In short, I wonder if S&G in the woods is a COMPLETE crap-shoot or if there's a realistic & relatively consistant accuracy parameter that one could expect.
In my mind S&G with a base, no matter how bad the situation, should be considerably better than the same scenerio, using the PM2 autonomously.
Maybe good enough for rough locations of trees, as long as the trees aren't within 5-10 ffet of the boundary line.
I have been within 3-5 feet when the points record. After reading the replies to my initial question it seems this is probably not the best machine for the job. However it is what I have available. Is there anyway in the field to determine if have enough data has recorded or if I am wasting my time and will get back to the office to have of the trees I thought were located???

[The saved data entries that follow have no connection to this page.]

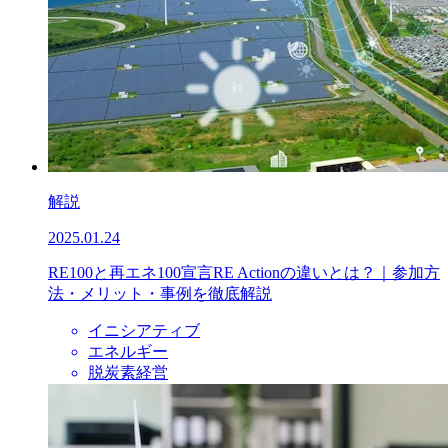
解説
2025.01.24
RE100と再エネ100宣言RE Actionの違いとは？｜参加方
法・メリット・事例を徹底解説
イニシアティブ
エネルギー
脱炭素経営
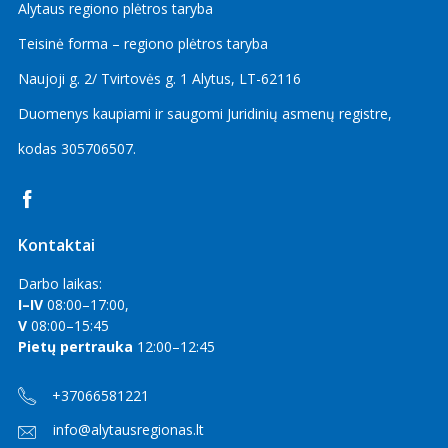
2025 m. sausio mėn.
Alytaus regiono plėtros taryba
2024 m. gruodžio mėn.
Teisinė forma – regiono plėtros taryba
2024 m. lapkričio mėn.
Naujoji g. 2/ Tvirtovės g. 1 Alytus, LT-62116
2024 m. spalio mėn.
Duomenys kaupiami ir saugomi Juridinių asmenų registre,
2024 m. rugsėjo mėn.
kodas
305706507
.
2024 m. rugpjūčio mėn.
2024 m. liepos mėn.
2024 m. birželio mėn.
Kontaktai
2024 m. gegužės mėn.
2024 m. balandžio mėn.
Darbo laikas:
I–IV
08:00–17:00,
2024 m. kovo mėn.
V
08:00–15:45
2024 m. vasario mėn.
Pietų pertrauka
12:00–12:45
2024 m. sausio mėn.
+37066581221
2023 m. gruodžio mėn.
info@alytausregionas.lt
2023 m. lapkričio mėn.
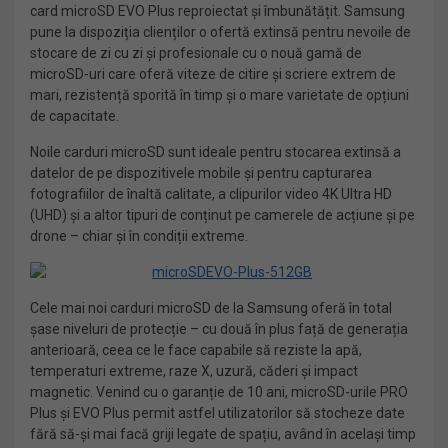
card microSD EVO Plus reproiectat și îmbunătățit. Samsung
pune la dispoziția clienților o ofertă extinsă pentru nevoile de
stocare de zi cu zi și profesionale cu o nouă gamă de
microSD-uri care oferă viteze de citire și scriere extrem de
mari, rezistență sporită în timp și o mare varietate de opțiuni
de capacitate.
Noile carduri microSD sunt ideale pentru stocarea extinsă a
datelor de pe dispozitivele mobile și pentru capturarea
fotografiilor de înaltă calitate, a clipurilor video 4K Ultra HD
(UHD) și a altor tipuri de conținut pe camerele de acțiune și pe
drone – chiar și în condiții extreme.
Cele mai noi carduri microSD de la Samsung oferă în total
șase niveluri de protecție – cu două în plus față de generația
anterioară, ceea ce le face capabile să reziste la apă,
temperaturi extreme, raze X, uzură, căderi și impact
magnetic. Venind cu o garanție de 10 ani, microSD-urile PRO
Plus și EVO Plus permit astfel utilizatorilor să stocheze date
fără să-și mai facă griji legate de spațiu, având în același timp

For the purpose of evaluating all the trees on a parcel the accuracy you attain is sufficient. If the prupose is to squeeeze a house in amongst the trees, an on the ground survey is required.
Paul in PA
We've tested this before. Bob Bills is 100% right. The statistics are meaningless. If you are saying "Oh I can get within 3-5' using S&G in the woods" and you are basing that off of multiple bases (which we've tried) or the statistics generated from Ashtech Solutions, you are asking for trouble. If you've checked against conventional points in the woods and found that to be the case, you are doing better than us. Solutions is not a submeter processor...as much as we always wished it was. But now with Mobile Mapper Office, using either the PM3 or MM Pro, you can do this more easily. Still, of course, GPS is rough in the woods, but you really need something that uses carrier smoothed code solutions instead of fixed carrier solutions. Ashtech Solutions is very much an all-or-nothing processor. It works very well for precision work, it simply does not work for submeter.
my 2 cents.
If you really have to tie together trees on this job to 2 meters then use the PM2 to locate every 10th tree and let it run for 20 minutes or so while you compass and hipchain between the other 9 trees to make a loop. Use GPS to spatially position your compass traverse. You can read a compass and hipchain to better than submeter, so the PM2 positions at submeter will give you a 2 meter total solution. You are waiting 1 minute at each station anyway, so use the tool as a control device, not a stop and go unverifiable handheld liability bomb...
Very clever idea, Robert.Might be a method we could all employ.Good post.